On the grieving campus, MacBlane said she heard from students who did not want to share their pain with the news media from national outlets who she said would arrive on Grounds and leave after their initial reports.

"We don't walk away from something like this. This is something we sit with every day. And we'll continue to sit with them and we will continue to report on," she said. "It's made me more empathetic to the overlap of how difficult it is to be someone dealing with pain and then have to share that with someone who maybe is not always respectful, or who is going to sit with you and give you the time."

For Duncan McGrath, the sports director for campus television station WUVA, the shock and grieving quickly brought a new perspective to his work that might have included after-game interviews of the very athletes who were killed.

"These are people that I would see playing football every week when I go to Scott Stadium and also people I would see walking around on campus," he said. "It makes me feel like they're more human, I would say and really understanding and sympathizing with their, their human side, from the athletes. I would say that's probably the biggest thing, at least for me just recognizing that these are human beings."

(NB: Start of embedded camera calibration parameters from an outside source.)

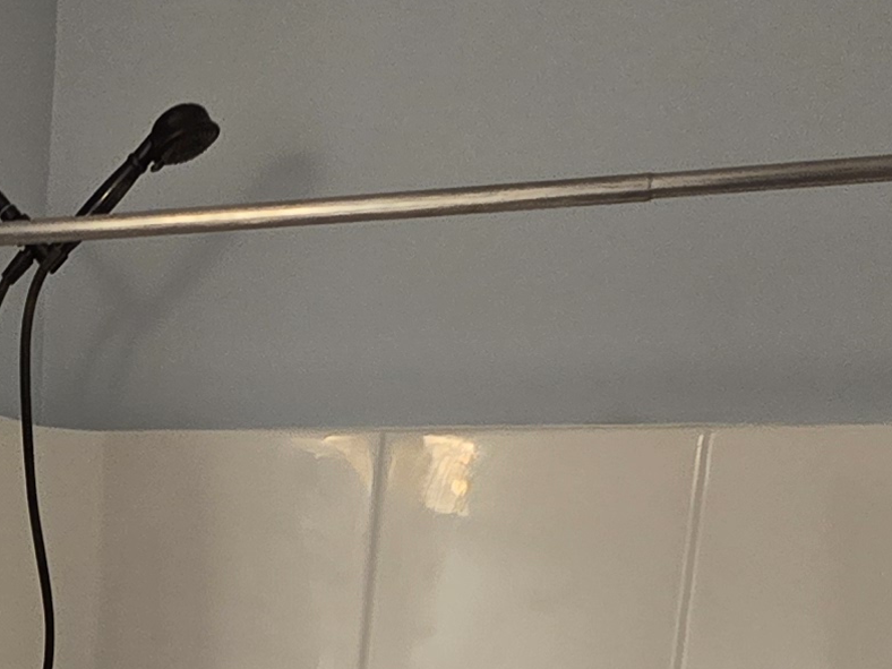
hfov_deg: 26.4
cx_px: -161
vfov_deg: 19.9
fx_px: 1701
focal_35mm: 66
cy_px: 942
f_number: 2.2
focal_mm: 2.2
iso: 100
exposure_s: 1/60
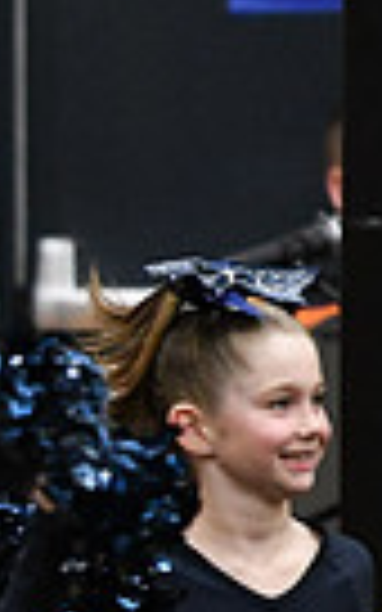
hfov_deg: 1.0
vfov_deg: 1.6
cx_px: -822
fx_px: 21754
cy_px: 416
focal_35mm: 1306
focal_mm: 200
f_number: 2.8
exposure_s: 1/800
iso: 5000
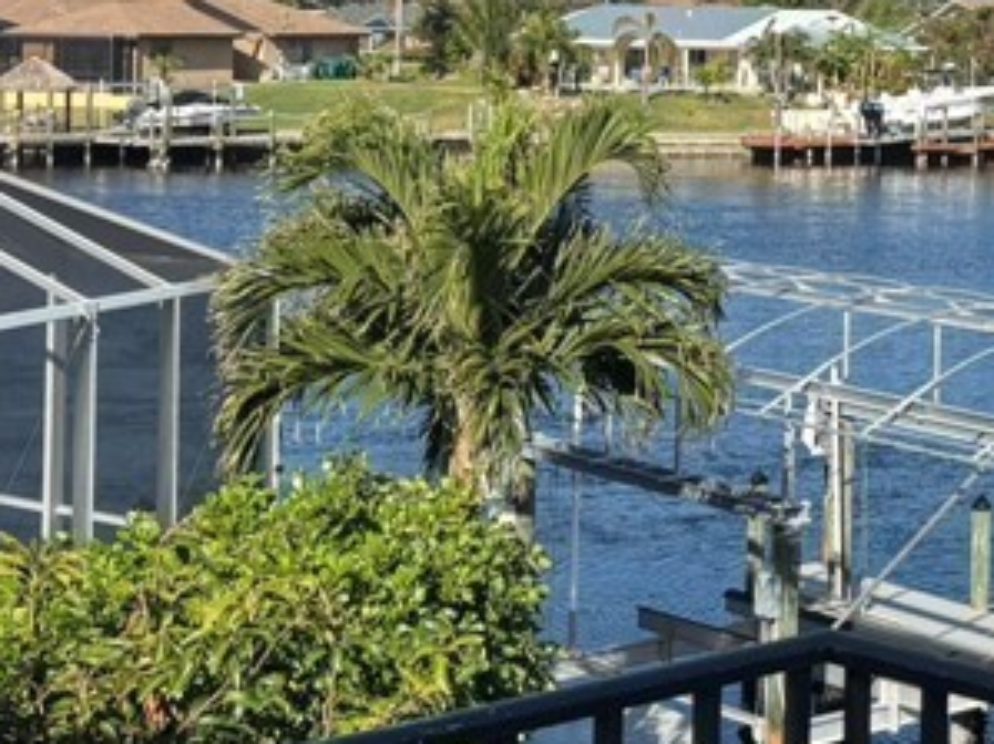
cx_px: 1110
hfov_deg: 20.9
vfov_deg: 16.3
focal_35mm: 89
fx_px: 2555
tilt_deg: -0.8
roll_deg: -1.7
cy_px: 46
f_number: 1.6
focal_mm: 5.96
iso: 50
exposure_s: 1/4082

One year after that awful night at UVA, both student journalists said they've learned how to provide comfort even as their work continues.

"I think everyone at UVA really came together. That includes faculty and the people in the community, I think it was really a unifying state of mourning and grieving that I think has carried over into this year," McGrath said.

"How do we continue to report and talk about it as things like the anniversary come around in ways that are still honoring Lavel and D'Sean and Devin," MacBlane said. "And thinking about the pain and the grief that people are still feeling and grappling with."